Vita

The American pianist Emanuel Ax was born in 1949 to Polish parents in Lviv, Ukraine, where he took his first piano lessons at the age of six from his father. Following a stopover in Warsaw, the family moved to Winnipeg in Canada in 1959 and then to New York City in 1961. It was there that Ax continued his training with Mieczysław Munz at the Juilliard School. He won the Young Concert Artists Auditions in 1973 and the Rubinstein Competition in Tel Aviv a year later; in 1979 he was awarded the Avery Fisher Prize. Since then, throughout an international career that has spanned four decades, Ax has performed with such renowned ensembles as the Cleveland and Philadelphia Orchestras, the Berlin and Vienna Philharmonics, the Philharmonia Orchestra, and the Staatskapelle Dresden. His calendar for the 2019-20 season includes engagements with the New York, Los Angeles, and Rotterdam Philharmonics and the London and San Francisco Symphonies. In addition to his appearances as a soloist, chamber music plays an important role for Ax. He formerly collaborated with Isaac Stern in a duo and nowadays performs with Yo-Yo Ma and Leonidas Kavakos, with whom he most recently released accounts of the Brahms Piano Trios.
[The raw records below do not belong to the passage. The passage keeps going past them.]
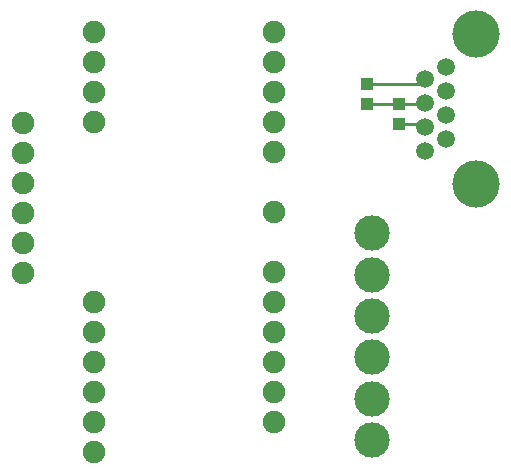
<source format=gbr>
G04 DipTrace 3.0.0.2*
G04 Bottom.gbr*
%MOIN*%
G04 #@! TF.FileFunction,Copper,L2,Bot*
G04 #@! TF.Part,Single*
G04 #@! TA.AperFunction,Conductor*
%ADD14C,0.01*%
%ADD15R,0.03937X0.043307*%
G04 #@! TA.AperFunction,ComponentPad*
%ADD16C,0.074803*%
%ADD17C,0.15748*%
%ADD18C,0.11811*%
%ADD19C,0.059055*%
%FSLAX26Y26*%
G04*
G70*
G90*
G75*
G01*
G04 Bottom*
%LPD*%
X1143870Y362507D2*
D14*
X1252619D1*
X1333986D1*
X1337241Y365762D1*
X1143870Y429436D2*
X1320757D1*
X1337241Y445920D1*
X1252619Y295577D2*
X1327112D1*
X1337241Y285448D1*
D15*
X1143870Y429436D3*
Y362507D3*
D16*
X236220Y601436D3*
Y501436D3*
Y401436D3*
Y301436D3*
Y-298564D3*
Y-398564D3*
Y-498564D3*
Y-598564D3*
Y-698564D3*
Y-798564D3*
D17*
X1507320Y95133D3*
D16*
X836220Y-698564D3*
Y-598564D3*
Y-498564D3*
Y-398564D3*
Y-298564D3*
Y-198564D3*
Y1436D3*
X836283Y201436D3*
Y301404D3*
X836220Y401436D3*
Y501436D3*
Y601436D3*
D18*
X1161046Y-68508D3*
Y-206303D3*
D16*
X0Y300000D3*
Y200000D3*
Y100000D3*
Y0D3*
Y-100000D3*
D18*
X1161046Y-344098D3*
Y-481894D3*
Y-619689D3*
Y-757484D3*
D17*
X1507320Y595133D3*
D19*
X1407320Y245133D3*
Y325448D3*
Y405762D3*
Y486077D3*
X1337241Y285448D3*
Y365762D3*
Y205133D3*
Y445920D3*
D15*
X1252619Y295577D3*
Y362507D3*
D16*
X0Y-200000D3*
M02*

</source>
Emanuel Ax’s repertoire encompasses not only the most significant works of the Classical and Romantic periods but also numerous contemporary compositions written specifically for him, such as HK Gruber’s Piano Concerto, which he premiered with the New York Philharmonic in 2017. Emanuel Ax has received the Grammy Award no fewer than seven times: one each for two installments of his recordings of the Haydn sonatas and five for various chamber music releases with Yo-Yo Ma. Emanuel Ax is a member of the American Academy of Arts and Sciences and holds honorary doctorates from both Yale and Columbia Universities.

LUCERNE FESTIVAL debut on 7 September 1986 in a chamber music evening with Young Uck Kim and Yo-Yo Ma.